(TASK BRIEF): Going down the listing below, print exactly each line from the one with "pen holder: none" up to and including the one with "wall art: none [671,207,816,339]", and skip the rest.

* * * * *

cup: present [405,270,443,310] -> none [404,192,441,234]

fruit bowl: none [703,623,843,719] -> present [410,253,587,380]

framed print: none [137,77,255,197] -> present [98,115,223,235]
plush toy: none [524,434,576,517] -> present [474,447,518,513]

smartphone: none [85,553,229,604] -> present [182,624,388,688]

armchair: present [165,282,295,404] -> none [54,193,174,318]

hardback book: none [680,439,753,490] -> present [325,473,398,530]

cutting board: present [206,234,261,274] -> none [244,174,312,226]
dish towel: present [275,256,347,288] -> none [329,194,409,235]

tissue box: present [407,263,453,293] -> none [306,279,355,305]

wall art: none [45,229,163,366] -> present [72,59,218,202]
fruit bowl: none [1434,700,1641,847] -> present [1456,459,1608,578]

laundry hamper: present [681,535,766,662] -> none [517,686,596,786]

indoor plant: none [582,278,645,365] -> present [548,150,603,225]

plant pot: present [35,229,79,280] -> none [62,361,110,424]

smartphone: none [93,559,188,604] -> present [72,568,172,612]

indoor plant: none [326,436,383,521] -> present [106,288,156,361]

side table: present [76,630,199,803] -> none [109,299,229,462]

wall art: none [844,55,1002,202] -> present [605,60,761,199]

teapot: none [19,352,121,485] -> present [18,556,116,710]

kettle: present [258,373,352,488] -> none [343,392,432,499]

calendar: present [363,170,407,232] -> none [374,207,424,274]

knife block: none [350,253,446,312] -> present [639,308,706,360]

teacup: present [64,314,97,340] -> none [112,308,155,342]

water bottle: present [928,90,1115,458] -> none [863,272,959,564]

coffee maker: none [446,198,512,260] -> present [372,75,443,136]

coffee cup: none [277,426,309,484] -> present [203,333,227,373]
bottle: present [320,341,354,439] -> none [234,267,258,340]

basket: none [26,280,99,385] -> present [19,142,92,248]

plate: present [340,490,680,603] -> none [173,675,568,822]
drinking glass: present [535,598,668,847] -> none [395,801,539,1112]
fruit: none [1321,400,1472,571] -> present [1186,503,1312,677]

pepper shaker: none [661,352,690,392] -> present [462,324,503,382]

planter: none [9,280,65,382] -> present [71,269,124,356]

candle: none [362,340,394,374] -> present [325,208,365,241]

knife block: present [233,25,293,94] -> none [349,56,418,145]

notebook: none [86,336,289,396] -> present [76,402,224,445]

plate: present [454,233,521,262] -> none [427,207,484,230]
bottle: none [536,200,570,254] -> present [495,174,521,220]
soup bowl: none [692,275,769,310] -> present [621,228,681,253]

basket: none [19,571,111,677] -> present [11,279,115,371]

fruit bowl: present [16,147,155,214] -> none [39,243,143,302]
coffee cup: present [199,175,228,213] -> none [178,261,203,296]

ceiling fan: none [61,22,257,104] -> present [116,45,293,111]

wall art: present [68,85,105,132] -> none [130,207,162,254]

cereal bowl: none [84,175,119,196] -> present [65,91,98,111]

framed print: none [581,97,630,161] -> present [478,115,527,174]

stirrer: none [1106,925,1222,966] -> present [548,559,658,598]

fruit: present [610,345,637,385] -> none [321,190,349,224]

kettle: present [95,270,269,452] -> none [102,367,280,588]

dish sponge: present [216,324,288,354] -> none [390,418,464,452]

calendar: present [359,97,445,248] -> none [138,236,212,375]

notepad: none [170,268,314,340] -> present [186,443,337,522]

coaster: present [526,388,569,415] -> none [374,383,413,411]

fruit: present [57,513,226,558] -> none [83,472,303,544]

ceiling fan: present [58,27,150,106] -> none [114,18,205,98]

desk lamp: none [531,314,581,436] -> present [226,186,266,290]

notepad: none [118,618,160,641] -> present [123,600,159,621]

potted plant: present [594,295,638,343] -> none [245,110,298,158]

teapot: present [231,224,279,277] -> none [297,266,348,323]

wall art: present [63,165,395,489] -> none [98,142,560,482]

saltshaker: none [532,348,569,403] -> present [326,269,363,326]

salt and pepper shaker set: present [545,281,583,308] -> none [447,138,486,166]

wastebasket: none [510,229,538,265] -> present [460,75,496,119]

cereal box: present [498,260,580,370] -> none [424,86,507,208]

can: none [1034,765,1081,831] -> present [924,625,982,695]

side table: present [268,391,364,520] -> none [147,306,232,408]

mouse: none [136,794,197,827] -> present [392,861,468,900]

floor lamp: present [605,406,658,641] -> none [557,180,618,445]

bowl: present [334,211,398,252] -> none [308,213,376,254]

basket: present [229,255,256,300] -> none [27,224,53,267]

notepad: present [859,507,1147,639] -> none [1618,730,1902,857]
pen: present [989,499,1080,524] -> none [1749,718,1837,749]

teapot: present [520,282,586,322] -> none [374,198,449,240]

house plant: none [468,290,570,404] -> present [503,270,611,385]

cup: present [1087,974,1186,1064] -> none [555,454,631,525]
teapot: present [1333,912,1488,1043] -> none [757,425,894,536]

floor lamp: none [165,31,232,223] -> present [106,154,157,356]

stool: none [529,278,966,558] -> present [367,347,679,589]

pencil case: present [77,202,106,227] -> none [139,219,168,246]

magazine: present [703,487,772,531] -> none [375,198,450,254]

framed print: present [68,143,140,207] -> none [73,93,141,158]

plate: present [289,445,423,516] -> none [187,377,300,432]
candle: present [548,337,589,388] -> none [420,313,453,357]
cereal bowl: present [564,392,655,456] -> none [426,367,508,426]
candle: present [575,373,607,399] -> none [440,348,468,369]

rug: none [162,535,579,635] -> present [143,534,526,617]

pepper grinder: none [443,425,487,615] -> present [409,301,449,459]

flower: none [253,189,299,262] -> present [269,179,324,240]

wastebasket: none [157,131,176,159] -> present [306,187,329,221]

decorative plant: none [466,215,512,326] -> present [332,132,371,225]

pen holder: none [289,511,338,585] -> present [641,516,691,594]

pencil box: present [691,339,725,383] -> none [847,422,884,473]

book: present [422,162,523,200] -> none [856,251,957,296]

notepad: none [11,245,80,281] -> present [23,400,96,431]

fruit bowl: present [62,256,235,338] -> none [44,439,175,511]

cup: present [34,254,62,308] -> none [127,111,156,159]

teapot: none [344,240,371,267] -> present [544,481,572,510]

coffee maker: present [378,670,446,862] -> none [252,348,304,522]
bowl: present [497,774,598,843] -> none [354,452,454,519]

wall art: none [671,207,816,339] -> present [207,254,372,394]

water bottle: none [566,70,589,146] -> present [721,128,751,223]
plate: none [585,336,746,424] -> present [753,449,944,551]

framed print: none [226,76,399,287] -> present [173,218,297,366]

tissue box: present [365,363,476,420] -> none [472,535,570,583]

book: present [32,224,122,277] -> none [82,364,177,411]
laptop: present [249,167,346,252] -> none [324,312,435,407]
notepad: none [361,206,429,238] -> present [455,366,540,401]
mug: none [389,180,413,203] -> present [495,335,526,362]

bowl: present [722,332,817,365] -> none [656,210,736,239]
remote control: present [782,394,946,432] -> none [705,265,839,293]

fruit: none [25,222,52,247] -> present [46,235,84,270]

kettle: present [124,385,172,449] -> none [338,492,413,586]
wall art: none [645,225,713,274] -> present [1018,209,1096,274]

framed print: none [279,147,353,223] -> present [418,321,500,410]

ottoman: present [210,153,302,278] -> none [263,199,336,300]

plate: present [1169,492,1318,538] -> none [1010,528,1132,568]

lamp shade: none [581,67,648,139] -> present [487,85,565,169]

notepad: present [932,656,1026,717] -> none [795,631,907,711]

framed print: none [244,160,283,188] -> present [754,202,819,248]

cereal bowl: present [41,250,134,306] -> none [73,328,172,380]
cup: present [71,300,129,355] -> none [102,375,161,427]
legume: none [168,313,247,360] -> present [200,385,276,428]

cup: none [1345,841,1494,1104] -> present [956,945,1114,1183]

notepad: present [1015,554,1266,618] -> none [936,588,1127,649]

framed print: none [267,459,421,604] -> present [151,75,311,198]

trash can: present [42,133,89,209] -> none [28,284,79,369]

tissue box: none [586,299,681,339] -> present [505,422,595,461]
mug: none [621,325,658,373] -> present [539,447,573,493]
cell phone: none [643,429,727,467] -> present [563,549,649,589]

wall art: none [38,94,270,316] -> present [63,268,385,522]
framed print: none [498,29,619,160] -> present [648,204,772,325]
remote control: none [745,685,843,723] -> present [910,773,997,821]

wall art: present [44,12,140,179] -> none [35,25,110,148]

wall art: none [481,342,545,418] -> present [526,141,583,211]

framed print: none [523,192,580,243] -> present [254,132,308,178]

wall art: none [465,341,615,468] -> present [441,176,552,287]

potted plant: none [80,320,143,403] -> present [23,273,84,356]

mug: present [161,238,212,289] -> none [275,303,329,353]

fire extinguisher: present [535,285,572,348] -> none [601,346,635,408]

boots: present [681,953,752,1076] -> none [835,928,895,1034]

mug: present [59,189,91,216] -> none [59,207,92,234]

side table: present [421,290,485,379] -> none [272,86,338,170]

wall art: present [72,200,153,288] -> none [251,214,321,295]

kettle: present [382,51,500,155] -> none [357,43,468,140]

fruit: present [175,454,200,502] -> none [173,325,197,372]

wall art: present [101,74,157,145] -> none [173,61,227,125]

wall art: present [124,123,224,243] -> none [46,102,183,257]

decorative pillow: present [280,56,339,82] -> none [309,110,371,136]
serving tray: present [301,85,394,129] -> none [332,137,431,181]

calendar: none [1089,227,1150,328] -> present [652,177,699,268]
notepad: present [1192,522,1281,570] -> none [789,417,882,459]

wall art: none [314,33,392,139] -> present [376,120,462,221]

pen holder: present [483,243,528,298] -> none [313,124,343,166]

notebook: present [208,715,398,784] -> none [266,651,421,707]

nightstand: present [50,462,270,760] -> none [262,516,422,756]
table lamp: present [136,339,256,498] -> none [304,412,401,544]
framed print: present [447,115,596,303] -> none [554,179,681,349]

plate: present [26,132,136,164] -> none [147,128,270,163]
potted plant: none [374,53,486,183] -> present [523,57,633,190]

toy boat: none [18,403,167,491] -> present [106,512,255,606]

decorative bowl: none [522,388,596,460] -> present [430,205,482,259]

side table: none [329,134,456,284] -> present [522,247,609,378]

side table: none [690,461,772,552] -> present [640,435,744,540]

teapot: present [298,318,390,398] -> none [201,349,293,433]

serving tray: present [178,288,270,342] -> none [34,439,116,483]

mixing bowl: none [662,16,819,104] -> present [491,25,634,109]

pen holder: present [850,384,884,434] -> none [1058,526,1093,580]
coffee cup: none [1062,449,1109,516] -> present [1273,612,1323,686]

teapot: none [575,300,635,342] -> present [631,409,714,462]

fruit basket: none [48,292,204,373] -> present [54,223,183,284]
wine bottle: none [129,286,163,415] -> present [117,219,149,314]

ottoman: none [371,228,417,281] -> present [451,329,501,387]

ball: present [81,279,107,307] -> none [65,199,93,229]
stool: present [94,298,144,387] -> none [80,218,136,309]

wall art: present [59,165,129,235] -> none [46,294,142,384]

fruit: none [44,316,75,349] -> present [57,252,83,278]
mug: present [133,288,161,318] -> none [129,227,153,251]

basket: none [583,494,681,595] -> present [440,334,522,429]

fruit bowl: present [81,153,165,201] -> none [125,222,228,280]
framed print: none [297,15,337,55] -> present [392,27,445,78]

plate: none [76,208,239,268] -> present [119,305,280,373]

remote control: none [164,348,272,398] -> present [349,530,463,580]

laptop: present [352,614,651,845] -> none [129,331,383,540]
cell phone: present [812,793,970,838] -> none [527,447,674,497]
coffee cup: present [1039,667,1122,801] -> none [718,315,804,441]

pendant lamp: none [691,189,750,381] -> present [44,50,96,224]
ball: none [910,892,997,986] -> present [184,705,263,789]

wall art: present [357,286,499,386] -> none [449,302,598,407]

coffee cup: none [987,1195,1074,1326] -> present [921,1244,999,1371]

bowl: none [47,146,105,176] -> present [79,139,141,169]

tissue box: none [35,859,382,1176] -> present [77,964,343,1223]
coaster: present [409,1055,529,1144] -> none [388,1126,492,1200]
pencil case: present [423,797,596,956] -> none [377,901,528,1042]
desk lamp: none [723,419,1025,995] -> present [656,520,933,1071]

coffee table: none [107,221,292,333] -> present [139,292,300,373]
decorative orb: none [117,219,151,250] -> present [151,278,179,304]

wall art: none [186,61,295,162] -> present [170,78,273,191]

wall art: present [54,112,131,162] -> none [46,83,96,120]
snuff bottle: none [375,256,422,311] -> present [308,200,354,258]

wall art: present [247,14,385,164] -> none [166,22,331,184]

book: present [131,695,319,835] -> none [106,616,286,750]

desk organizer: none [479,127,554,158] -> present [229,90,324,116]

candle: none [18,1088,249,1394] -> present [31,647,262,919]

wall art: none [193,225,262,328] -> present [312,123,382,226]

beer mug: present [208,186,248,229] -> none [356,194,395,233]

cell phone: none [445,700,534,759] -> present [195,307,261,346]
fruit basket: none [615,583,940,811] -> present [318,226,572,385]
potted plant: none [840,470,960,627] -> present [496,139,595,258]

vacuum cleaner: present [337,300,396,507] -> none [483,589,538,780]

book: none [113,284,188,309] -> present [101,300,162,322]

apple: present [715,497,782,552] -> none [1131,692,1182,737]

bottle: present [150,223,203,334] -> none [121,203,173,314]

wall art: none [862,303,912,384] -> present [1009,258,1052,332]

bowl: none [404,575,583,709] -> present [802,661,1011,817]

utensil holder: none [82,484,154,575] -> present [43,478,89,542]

* * * * *

(RESPONSE):
pen holder: none [289,511,338,585] -> present [641,516,691,594]

pencil box: present [691,339,725,383] -> none [847,422,884,473]

book: present [422,162,523,200] -> none [856,251,957,296]

notepad: none [11,245,80,281] -> present [23,400,96,431]

fruit bowl: present [62,256,235,338] -> none [44,439,175,511]

cup: present [34,254,62,308] -> none [127,111,156,159]

teapot: none [344,240,371,267] -> present [544,481,572,510]

coffee maker: present [378,670,446,862] -> none [252,348,304,522]
bowl: present [497,774,598,843] -> none [354,452,454,519]

wall art: none [671,207,816,339] -> present [207,254,372,394]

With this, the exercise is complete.